Here is an example using net/http with a request-scoped
context and timeout:
package main
import (
"context"
"fmt"
"net/http"
"time"
)
func handleRequest(w http.ResponseWriter, r *http.Request) {
// get the request-scoped context from the request
ctx := r.Context()
// attribute to the context a 2-second timeout
ctx, cancel := context.WithTimeout(ctx, 2*time.Second)
// schedule the context closure in the end
defer cancel()
done := make(chan string)
go func() {
time.Sleep(3 * time.Second) // longer than timeout
done <- "task completed"
}()
select {
case res := <-done:
fmt.Fprintf(w, "Success: %s\n", res)
case <-ctx.Done():
// ctx.Err() returns reason for cancellation
http.Error(w, fmt.Sprintf("Request canceled: %v", ctx.Err()), http.StatusRequestTimeout)
}
}
func main() {
http.HandleFunc("/task", handleRequest)
fmt.Println("Server running at http://localhost:8080")

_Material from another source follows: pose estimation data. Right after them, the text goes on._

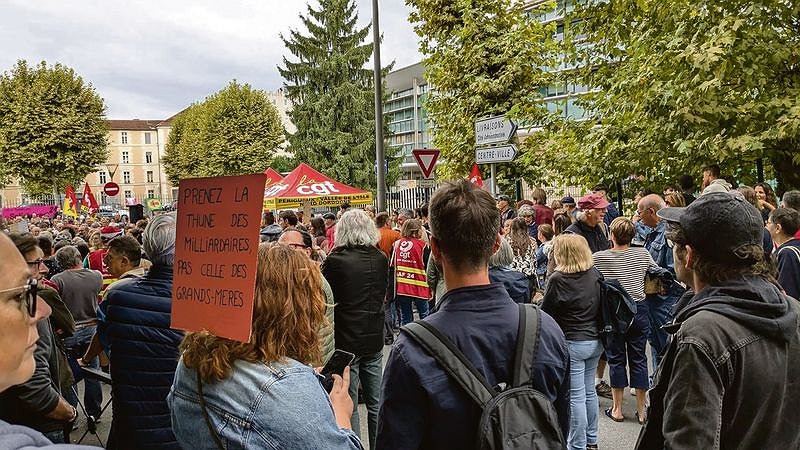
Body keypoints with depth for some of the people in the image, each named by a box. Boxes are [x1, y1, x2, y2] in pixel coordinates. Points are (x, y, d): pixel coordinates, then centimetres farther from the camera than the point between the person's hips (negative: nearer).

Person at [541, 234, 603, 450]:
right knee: (589, 391, 19)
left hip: (572, 343, -7)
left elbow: (545, 312, -8)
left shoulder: (558, 279, -19)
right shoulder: (595, 274, 0)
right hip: (595, 341, 7)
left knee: (575, 396, 2)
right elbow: (600, 305, 13)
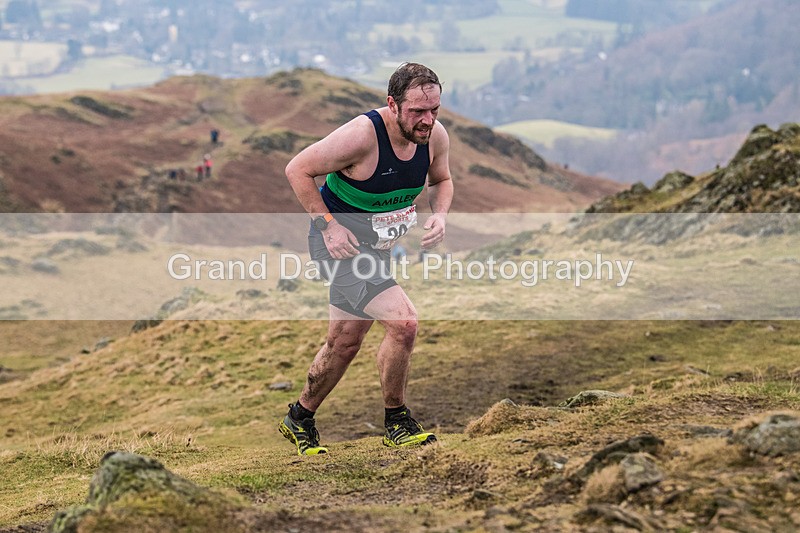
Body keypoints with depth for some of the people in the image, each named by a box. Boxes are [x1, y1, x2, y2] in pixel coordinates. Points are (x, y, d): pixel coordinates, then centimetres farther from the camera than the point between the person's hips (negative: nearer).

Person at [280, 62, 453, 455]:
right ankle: (396, 422, -2)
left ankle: (299, 419, 37)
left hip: (378, 244, 8)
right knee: (403, 321, -21)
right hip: (339, 242, -8)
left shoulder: (435, 136, -10)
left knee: (345, 342, 17)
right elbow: (297, 170, -19)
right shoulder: (361, 135, -29)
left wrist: (439, 216, -8)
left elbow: (441, 180, 12)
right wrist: (328, 225, -21)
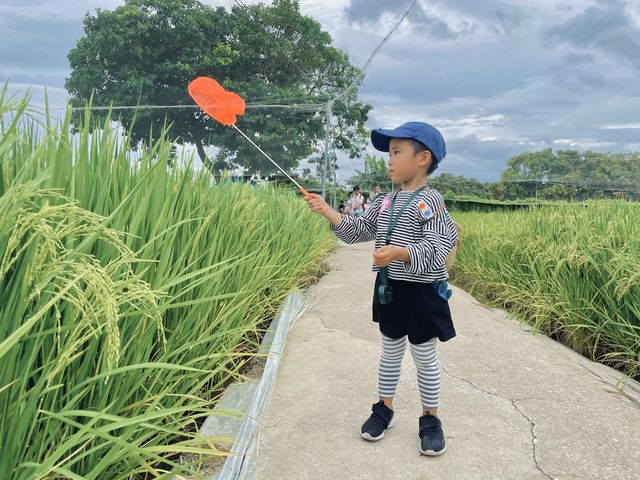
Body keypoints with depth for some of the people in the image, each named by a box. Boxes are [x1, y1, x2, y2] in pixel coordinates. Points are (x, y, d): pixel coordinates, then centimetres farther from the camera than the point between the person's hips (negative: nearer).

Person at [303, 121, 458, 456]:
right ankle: (384, 408, 33)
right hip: (390, 290, 7)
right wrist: (327, 211, 1)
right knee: (390, 351, 19)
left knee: (425, 357, 8)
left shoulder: (428, 200, -15)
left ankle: (430, 419, 23)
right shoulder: (385, 202, 7)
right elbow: (356, 231, 12)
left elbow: (436, 247, -24)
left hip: (420, 292, -6)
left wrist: (397, 252, -39)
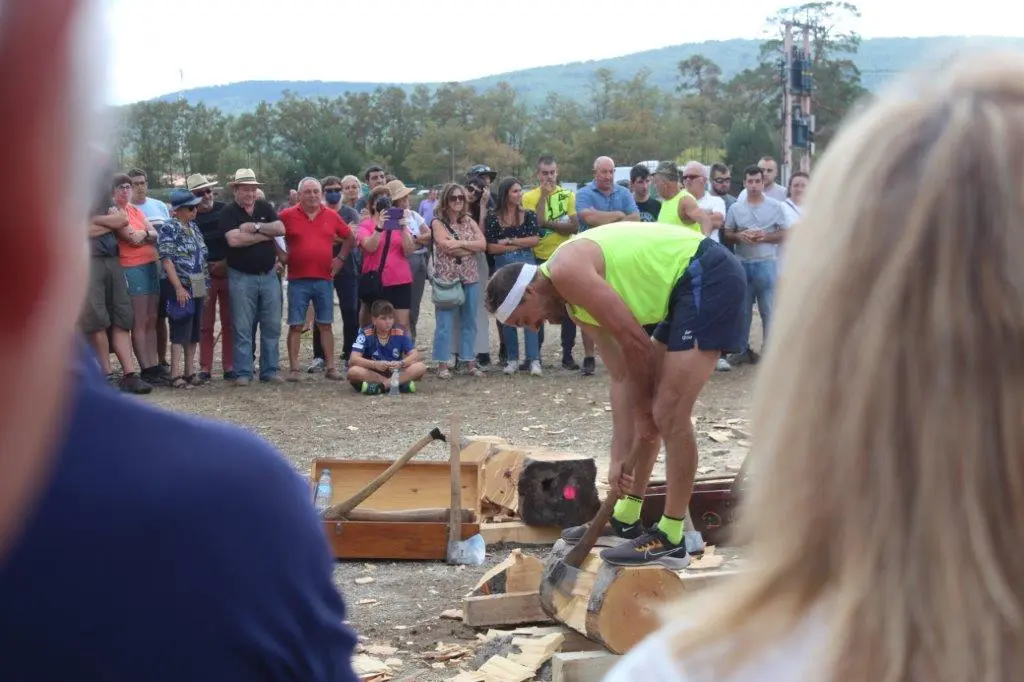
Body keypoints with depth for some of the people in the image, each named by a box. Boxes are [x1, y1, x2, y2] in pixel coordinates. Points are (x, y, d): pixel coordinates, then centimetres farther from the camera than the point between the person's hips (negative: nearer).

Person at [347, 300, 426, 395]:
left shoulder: (400, 333, -1)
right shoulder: (366, 334, -7)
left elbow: (415, 355, -8)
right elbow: (354, 359, -17)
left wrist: (401, 363, -30)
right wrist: (375, 364, -34)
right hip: (373, 374, -1)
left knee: (421, 367, -22)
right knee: (353, 371, -33)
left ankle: (380, 385, -30)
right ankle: (401, 383, -31)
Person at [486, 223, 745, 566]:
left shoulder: (566, 271, -15)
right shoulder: (578, 304, 14)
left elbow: (633, 341, -15)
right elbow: (622, 376, 13)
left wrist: (643, 406, 1)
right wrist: (618, 458, 10)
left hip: (709, 278, -10)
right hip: (687, 287, 10)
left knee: (669, 415, -10)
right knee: (652, 408, 17)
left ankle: (670, 539, -1)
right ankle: (626, 517, 28)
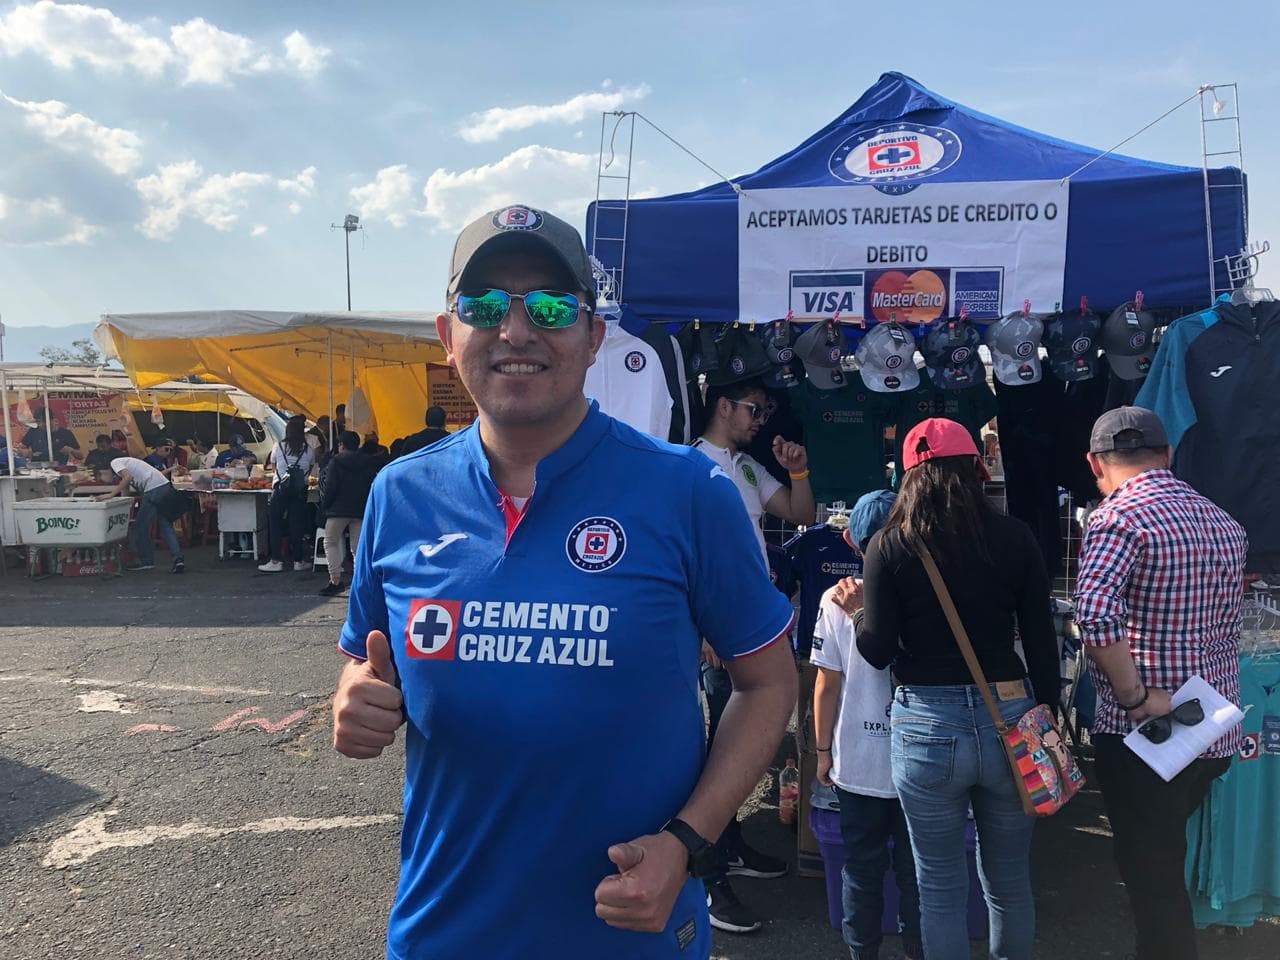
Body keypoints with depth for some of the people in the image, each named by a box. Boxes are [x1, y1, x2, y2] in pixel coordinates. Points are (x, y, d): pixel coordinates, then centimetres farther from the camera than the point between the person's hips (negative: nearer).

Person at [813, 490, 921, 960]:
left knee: (862, 869, 16)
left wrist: (823, 749, 4)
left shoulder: (836, 600, -12)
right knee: (915, 870, 16)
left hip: (858, 762, 0)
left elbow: (827, 685, -7)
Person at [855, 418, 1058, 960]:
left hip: (929, 727, -2)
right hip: (1010, 719, 2)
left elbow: (878, 651, -6)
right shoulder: (1015, 538, -1)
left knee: (941, 888, 12)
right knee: (1010, 881, 20)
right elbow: (1042, 642, 1)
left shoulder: (890, 546, -5)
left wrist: (852, 609, 13)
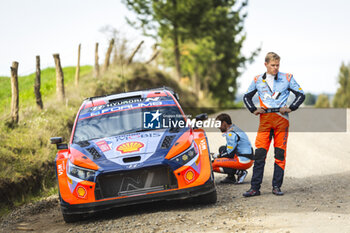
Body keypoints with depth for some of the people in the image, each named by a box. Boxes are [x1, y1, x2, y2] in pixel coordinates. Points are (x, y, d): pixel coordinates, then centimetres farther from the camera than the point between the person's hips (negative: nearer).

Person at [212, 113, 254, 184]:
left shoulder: (231, 133, -13)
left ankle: (239, 172, -12)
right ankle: (230, 177, 14)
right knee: (222, 149, 26)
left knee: (213, 165, -11)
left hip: (243, 161, -10)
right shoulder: (235, 129, 18)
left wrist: (219, 156, 2)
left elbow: (230, 154, -14)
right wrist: (220, 155, 17)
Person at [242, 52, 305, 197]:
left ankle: (277, 186, 8)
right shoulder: (258, 80, 11)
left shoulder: (287, 78, 7)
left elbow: (301, 95, 10)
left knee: (280, 154, 0)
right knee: (259, 154, -6)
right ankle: (255, 187, -4)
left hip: (281, 119, -1)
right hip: (265, 120, 1)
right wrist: (254, 110, 5)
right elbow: (247, 97, 22)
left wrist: (291, 108, -4)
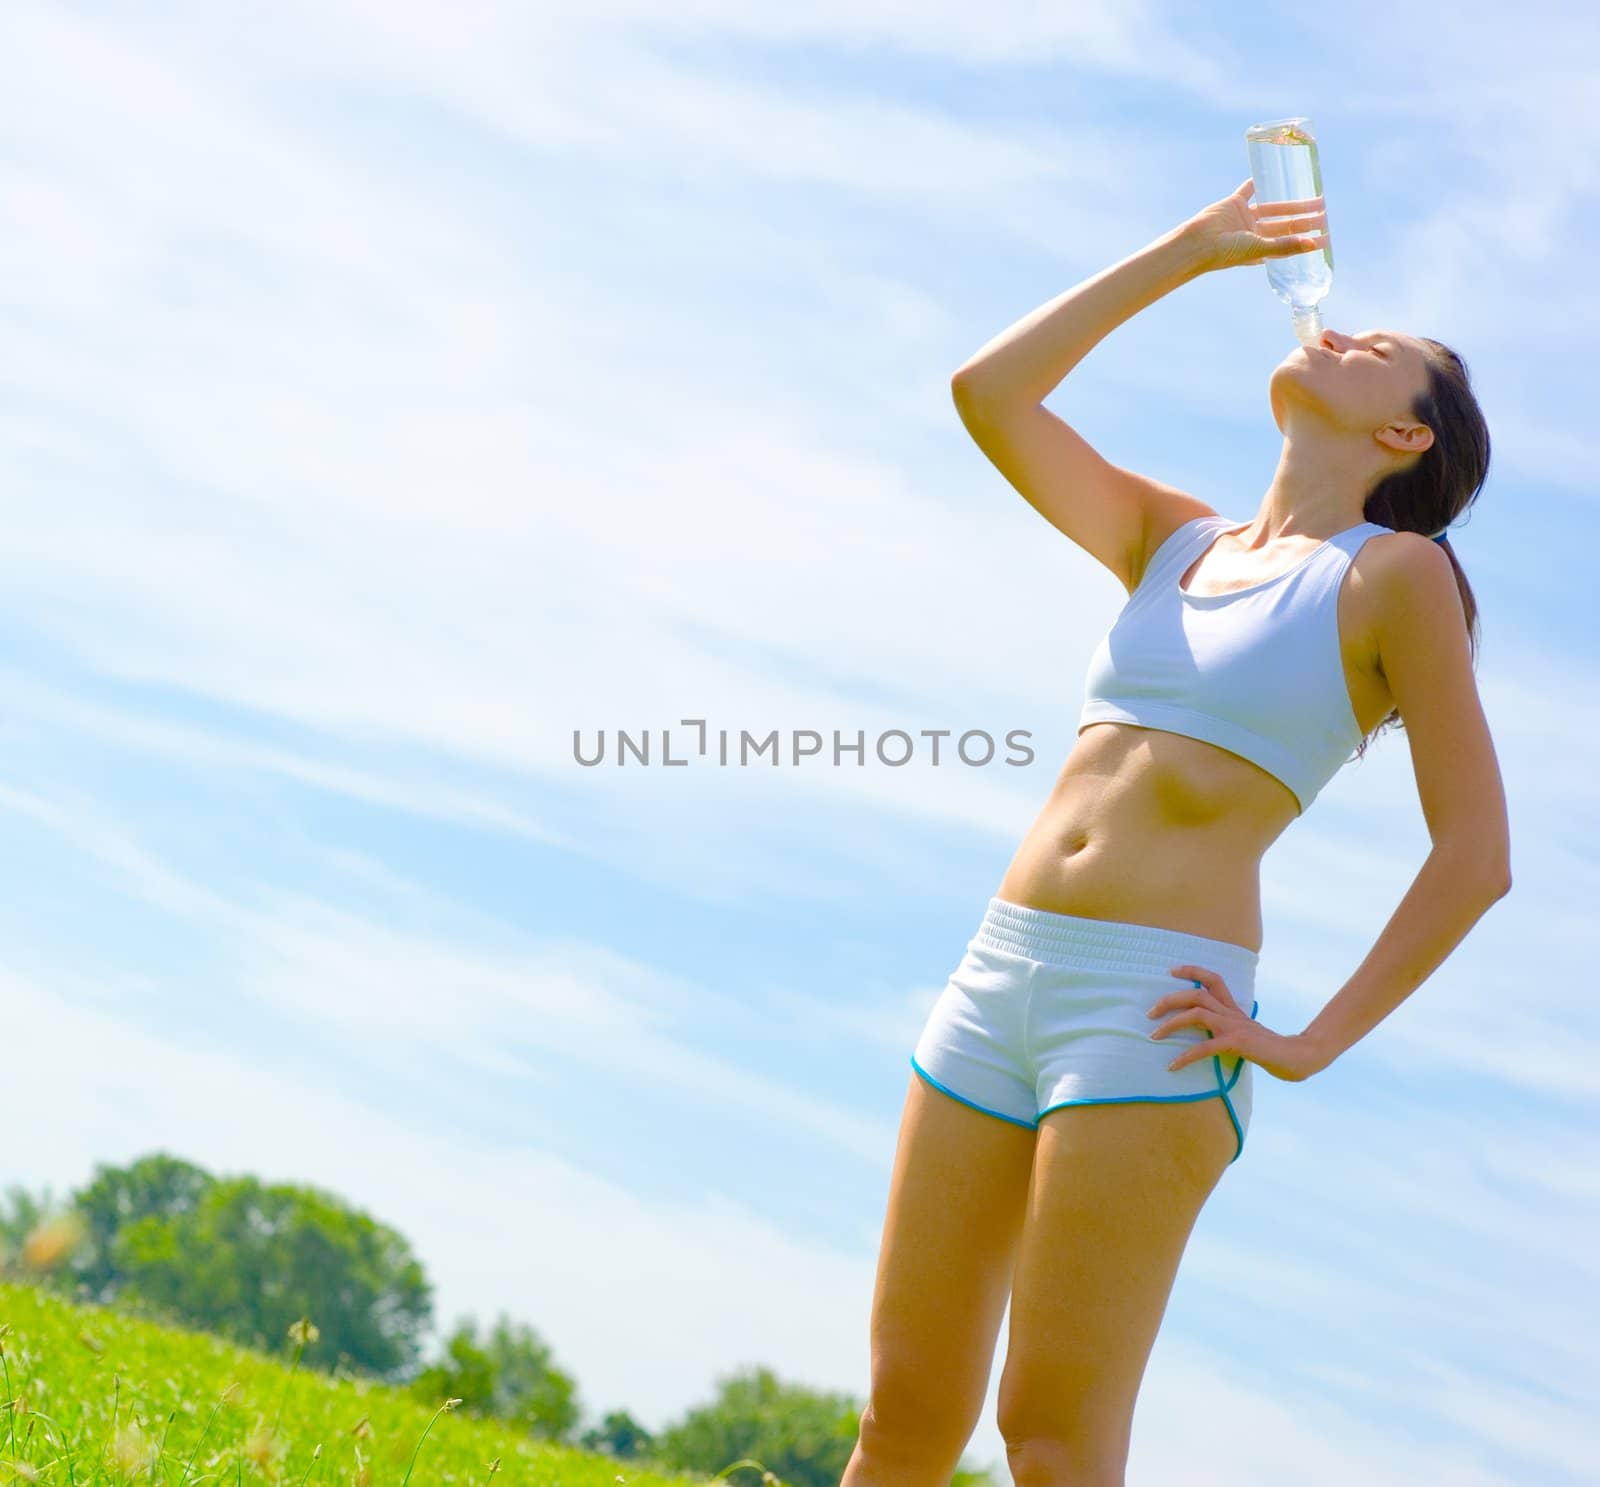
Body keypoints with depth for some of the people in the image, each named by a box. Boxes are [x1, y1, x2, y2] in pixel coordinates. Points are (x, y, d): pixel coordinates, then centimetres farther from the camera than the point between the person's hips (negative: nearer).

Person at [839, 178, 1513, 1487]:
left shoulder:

http.ListenAndServe(":8080", nil)
}Look at the output:
$ curl http://localhost:8080/task
Request canceled: context deadline exceededNotice how context is essential for controlling request lifetimes,
allowing your back-end to cancel unnecessary work, and provide fast,
reliable responses to clients.
Conclusion
If everything is set up correctly, your Go back-end can now
efficiently handle multiple tasks concurrently, using goroutines for
lightweight concurrency, channels and sync primitives for safe
operations, and the context package for managing request lifetimes.
It’s a simple, robust, and responsive setup.